Ruplu Bhattacharya: Okay. Thanks for that. And just as a follow-up, I want to push you a little bit. I mean this is the second time in a row that you’re cutting full year guidance. I mean last time revenues you cut by $2.5 billion. And this time, it looks like ex the $400 million for the mobility business, the takedown is about $2.1 billion. So my question is really the same as I had last time, which is, what gives you confidence in your guidance and how can investors get confidence that you won’t come in even lower for fiscal ’24, for example, if renewables is weak, why can’t it get even weaker? And then Mike, just on the — for next year, you talked about all these drivers for margin improvement. My question would be what can derail that? I mean what are some of the risks to Jabil attaining that margin and what should we look out for? Thank you so much for taking my questions.

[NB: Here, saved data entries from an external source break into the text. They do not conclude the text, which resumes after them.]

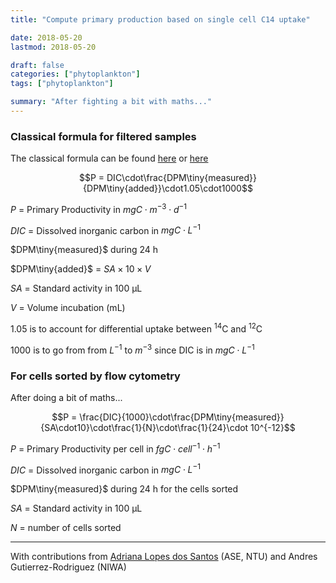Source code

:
 ```yaml
---
title: "Compute primary production based on single cell C14 uptake"

date: 2018-05-20
lastmod: 2018-05-20

draft: false
categories: ["phytoplankton"]
tags: ["phytoplankton"]

summary: "After fighting a bit with maths..."
---
```


### Classical formula for filtered samples

The classical formula can be found [here](http://hahana.soest.hawaii.edu/hot/protocols/chap14.html) or [here](http://www.montana.edu/priscu/documents/LTER-methods-web-page/Method_Manual_AC_22_Feb_2017.pdf)

$$P = DIC\cdot\frac{DPM\tiny{measured}}{DPM\tiny{added}}\cdot1.05\cdot1000$$

$P$ = Primary Productivity in $mgC \cdot m^{-3} \cdot d^{-1}$

$DIC$ = Dissolved inorganic carbon in  $mgC \cdot L^{-1}$

$DPM\tiny{measured}$ during 24 h

$DPM\tiny{added}$ = $SA \times 10 \times  V$

$SA$ = Standard activity in 100 µL

$V$ = Volume incubation (mL)

1.05 is to account for differential uptake between $^{14}$C and $^{12}$C

1000 is to go from from $L^{-1}$ to $m^{-3}$ since DIC is in $mgC \cdot L^{-1}$


### For cells sorted by flow cytometry

After doing a bit of maths...

$$P = \frac{DIC}{1000}\cdot\frac{DPM\tiny{measured}}{SA\cdot10}\cdot\frac{1}{N}\cdot\frac{1}{24}\cdot 10^{-12}$$

$P$ = Primary Productivity per cell in $fgC \cdot cell^{-1} \cdot h^{-1}$

$DIC$ = Dissolved inorganic carbon in  $mgC \cdot L^{-1}$

$DPM\tiny{measured}$ during 24 h for the cells sorted

$SA$ = Standard activity in 100 µL

$N$ = number of cells sorted

---

With contributions from [Adriana Lopes dos Santos](https://adriana.netlify.com/) (ASE, NTU) and Andres Gutierrez-Rodriguez (NIWA)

Kenny Wilson: Yeah. So let me take a step back, Ruplu, because we’ve reflected on that a lot. The relationships we’ve got with our customers is — and generally has been long term in some instances, has been multi-decades. So we have a partnership there. We’re kind of joined at the hip connected. We’ve got processes where we share forecasts. We look at inventory. So we’re pretty tight. We’ve got people in our sites, whether it’s business development people, planners, et cetera, et cetera, that are involved in this. So this isn’t the top down. It’s — we bubble this up from the bottom. So — and I can understand the question. In Q1, we’ve seen a broad-based reduction. And if I look forward from what we when we looked at Q2, across the majority of our end markets, what we predicted is going to happen for the balance of the year is happening.

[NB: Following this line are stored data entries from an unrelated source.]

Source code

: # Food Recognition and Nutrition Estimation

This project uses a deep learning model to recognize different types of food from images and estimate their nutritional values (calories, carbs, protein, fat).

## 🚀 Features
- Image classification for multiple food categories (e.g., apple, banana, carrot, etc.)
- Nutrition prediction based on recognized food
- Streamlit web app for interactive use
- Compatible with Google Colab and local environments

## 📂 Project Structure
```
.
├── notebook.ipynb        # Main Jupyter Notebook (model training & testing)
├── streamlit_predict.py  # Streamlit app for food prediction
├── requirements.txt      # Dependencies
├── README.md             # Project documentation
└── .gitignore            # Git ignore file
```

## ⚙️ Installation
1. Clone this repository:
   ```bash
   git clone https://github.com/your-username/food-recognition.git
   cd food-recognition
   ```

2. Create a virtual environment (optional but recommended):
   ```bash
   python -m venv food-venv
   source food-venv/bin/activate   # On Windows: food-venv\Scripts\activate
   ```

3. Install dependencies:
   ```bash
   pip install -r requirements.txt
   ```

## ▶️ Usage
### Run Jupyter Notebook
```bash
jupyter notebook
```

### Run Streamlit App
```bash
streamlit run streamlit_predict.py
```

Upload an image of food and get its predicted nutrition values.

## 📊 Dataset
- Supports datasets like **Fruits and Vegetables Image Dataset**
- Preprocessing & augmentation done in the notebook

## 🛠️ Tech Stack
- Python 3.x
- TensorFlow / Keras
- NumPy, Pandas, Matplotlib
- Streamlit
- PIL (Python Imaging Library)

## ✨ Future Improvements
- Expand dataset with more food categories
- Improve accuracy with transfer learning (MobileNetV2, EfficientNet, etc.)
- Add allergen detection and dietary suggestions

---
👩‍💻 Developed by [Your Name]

So we’re comfortable with that. And sometimes you get out higher, like India, for example, I mean, no one expected with the rate — the deployment of radios in India that, that would just all of a sudden stop. So I think that, that in this instance, that becomes something that you got accept that sometimes things will happen. In the renewable space, we spend a lot of time with — we’ve got more customers now than we had six months ago. And we spend a lot of time with them. It’s clear that the slowdown and the rollout of the inventory we got in channel has been much lower than expected. We’ve taken our numbers way, way down. But in that also, we look — it’s mainly a residential play that’s been soft. We are pivoting so that we are much more in the commercial side, and that’s been supported by our customers.
We’re also — we’re winning market share, and there’s been a lot of consolidation to Jabil in that space lightly. And if you read the it seems like the commercial space in the U.S. is becoming more robust and we’ll be building that in North America also. So we’re getting share. We’re taking our numbers down significantly. The balance of our business, we think, is holding up. So we think we’re really at the bottom here. But what I would like to add though a little bit to your question is — and I mentioned in my prepared remarks, we’ve got to be really, really good at control in what we can control. Whether this has been a pullback, slowdown, recession, inventory correction, whatever you want to call it, if we look back in our company’s history, the last couple of times this has happened.
Our EPS has gone down by 40% or margins by 100 basis points or more. Here, we’re working really hard, as we mentioned in our prepared remarks, to make the company much more resilient and robust. So I think that we demonstrate that in spite of shops in a couple of our end markets that that our businesses has taken a couple of punches, but staying remarkably resilient. So my message to investors would be that sometimes like outliers happen. But I think it was improving our margins and I think 840 EPS, I think it demonstrates that our company is much more robust than it was historically.
Michael Dastoor: And Ruplu, I’m going to answer your question in a slightly different way than you were at it. Obviously, you asked about the risk and what can go wrong and why the margin story holds good for us. So let me just try and answer it by talking about the $10.65 a little bit. Because all of that is factored into our $10.65 guide. Why do I feel so strongly about that particular $10.65 number. Before that, let me just give you some building blocks. So if you look at what our interest costs this year will be in the high 200s. We expect next year to be in the mid-$200 million. So if you take an interest number of about $250 million for the building block there, if you take WASO (ph), we will have done substantially the $2.5 billion will be completed by FY ’24.
In FY ’25, we’ll continue a more normalized run rate of buyback. So I expect WASO to be about $110 million to $113 million in FY ’25. Now based on these two numbers, if you take the incremental income that’s needed to make $10.65, the numbers are around $130 million to $140 million of incremental income. I talked about some of the end markets, how we’re sort of benefiting from some other macro trends that are coming into play right now. I talked about AI, I talked about the different end markets within storage, in cloud, et cetera, where we’re seeing this whole AI proliferation. And that alone, as I mentioned, is about $1 billion to $1.5 billion incremental revenue, net revenue, I should add as well, sort of net of any consignment effect that FY ’25 presents.